Paramedics who arrived were able to dislodge the grape and as Jacob was taken to the James Cook University Hospital where medics were able to re-start his heart.
He was transferred to Newcastle’s RVI and placed on a life support machine while his parents kept a bedside vigil.
However, on the morning of October 14, they were given the devastating news Jacob would not pull through after scans showed swelling on his brain was not subsiding.
The couple chose 7pm that night in which to turn off his life support machine knowing the people of Hartlepool had him in their thoughts as they released balloons in a symbol of hope the youngster would recover.
Mr Picton added: “When we did the balloon release last year, it was so magical.
“We had all come together to set off the balloons as a symbol of hope as we were all praying for Jacob to pull through. None of us knew at that point he had already gained his angel wings.
“I had been asked if we would be doing another balloon release but what happened that night, the emotion and hope people had, it is something that won’t ever be able to be re-created again.
“That is why Jacob’s bench is there to remember him.
“Hartlepool has always been good at coming together but the way in which Jacob brought everyone together was something completely different. It was a closeness we had never had before.
“Jacob brought a whole town together in a time of hope but also a time of sadness.”
Youngsters at Scallywags Nursery where Jacob attended from the age of six months to the week before he died will be paying their own tribute to the youngster whose cheeky smile would light up their room on a daily basis.
Doors to the nursery will be closed early today as toddlers along with staff, wearing his favourite colour - yellow, will make their way to the seafront where they will lay flowers and release balloons in his memory.

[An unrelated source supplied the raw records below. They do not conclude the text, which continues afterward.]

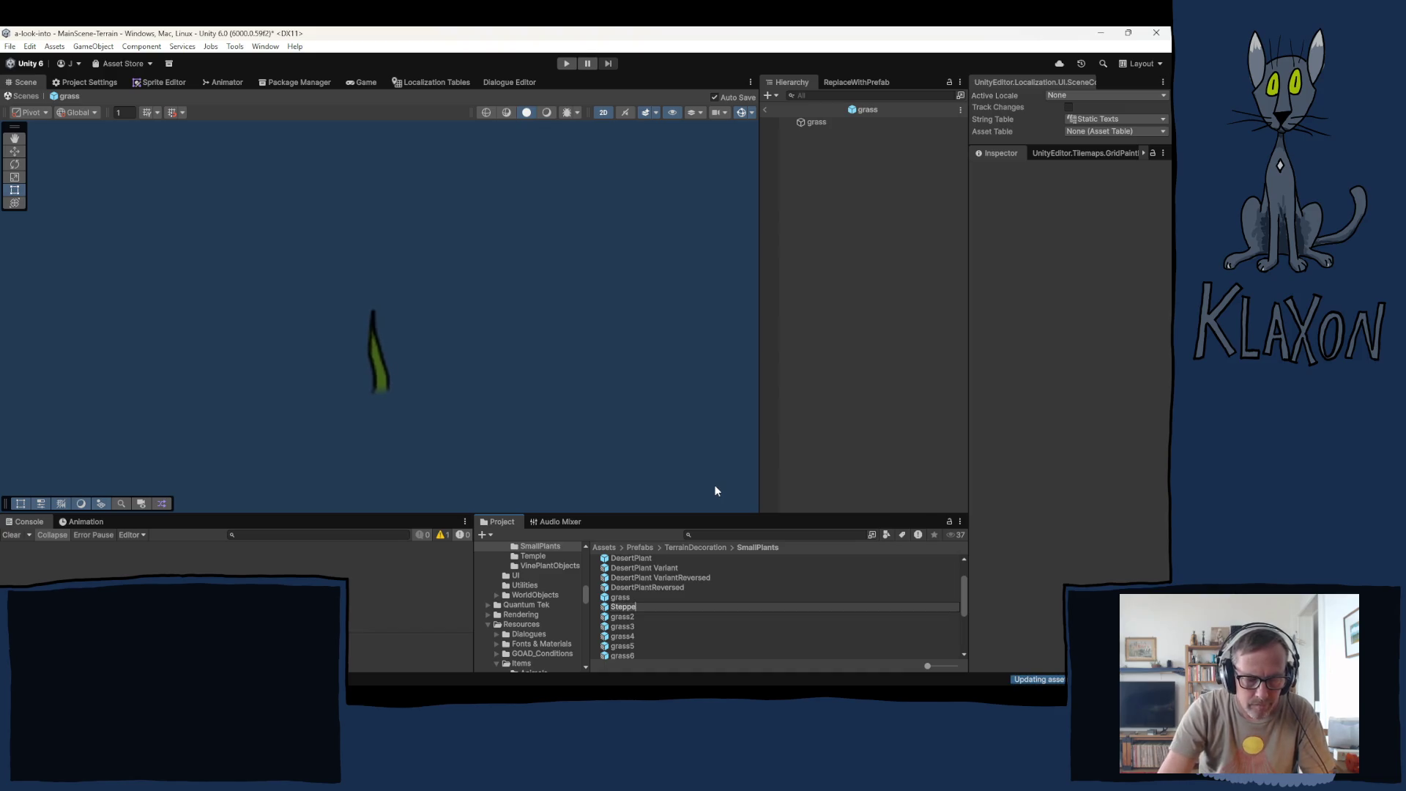
pyautogui.write('Flower')
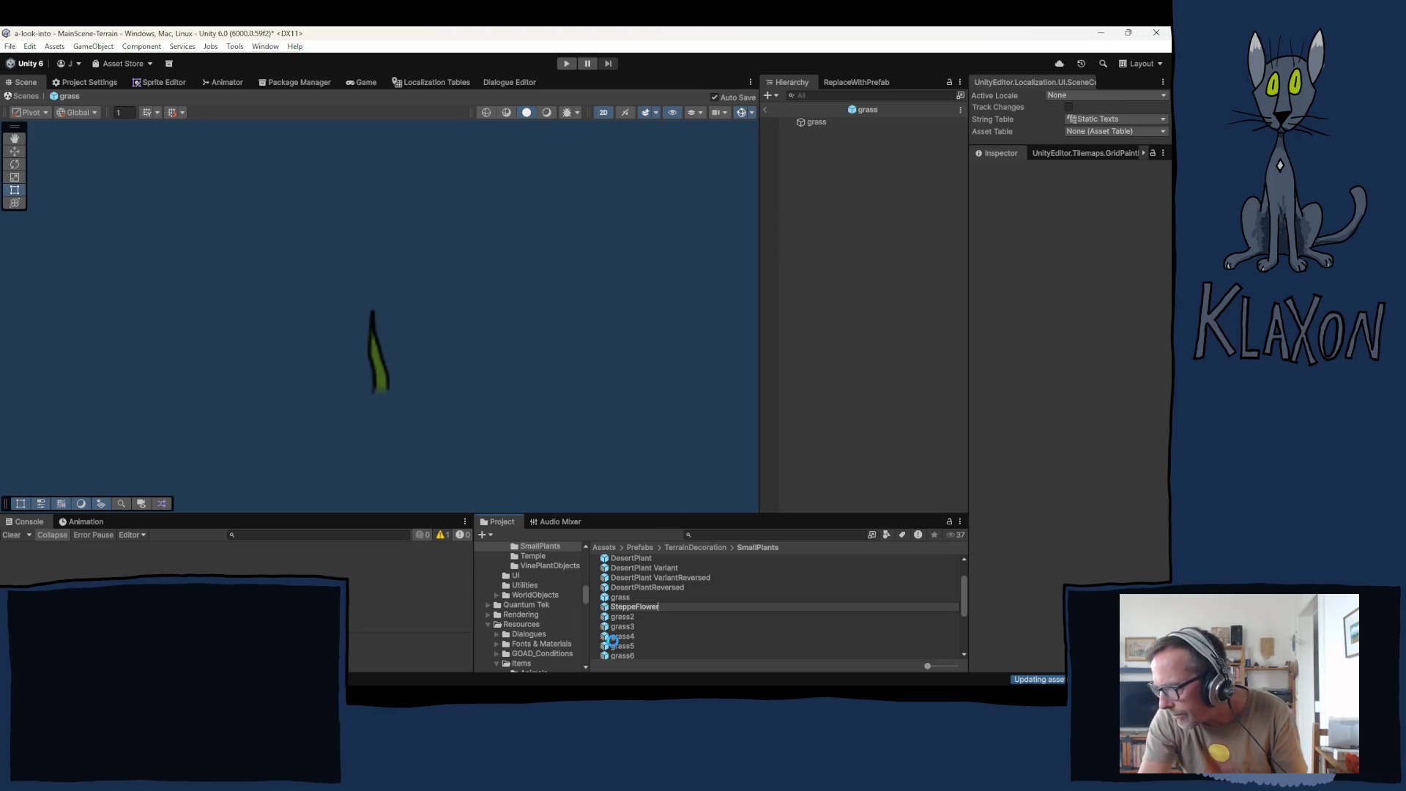
pyautogui.press('Return')
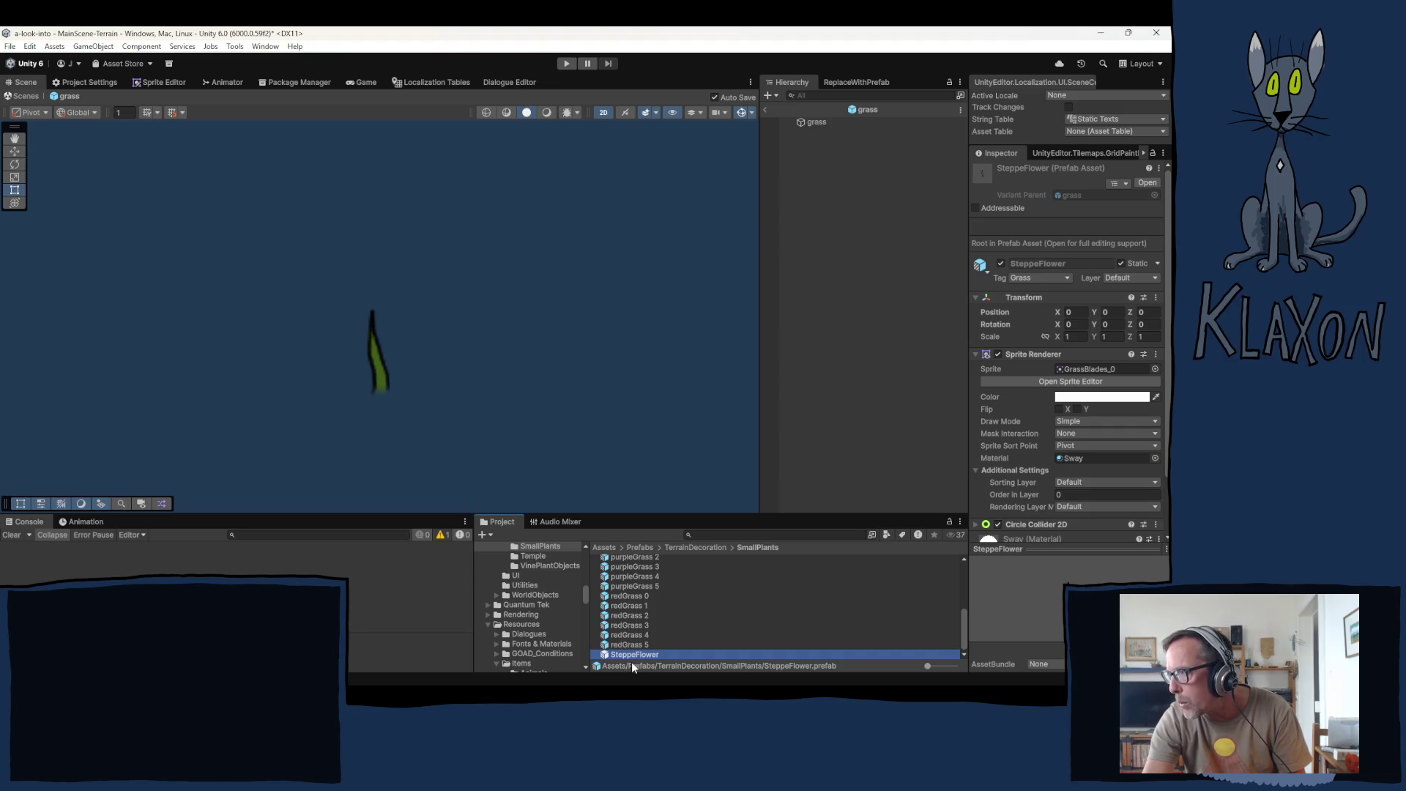
# Step: Locate SteppeFlower's GrassBlades_0 sprite, browse the DesertPlants sprites, then ping its parent grass prefab
pyautogui.click(1079, 368)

Natalie Frankland, manager at Scallywags Nursery where Jacob attended, said: “It has been difficult as a lot of the girls at the nursery were close to Jacob’s family, we have been providing support for the past 12 months and to let them know his memory is still alive.
“Six months ago we created a memorial wall with Jacob’s picture, we also had a bench donated by one of our parents with a plaque which was a lovely idea and we also planted a tree in Jacob’s memory.
“At the time my daughter was around the same age as Jacob and it really hit home the tragic circumstances.
“Jacob was with us from the age of six months old right up until the week it happened. It has been really difficult for the girls here as we all thought so much of Jacob.”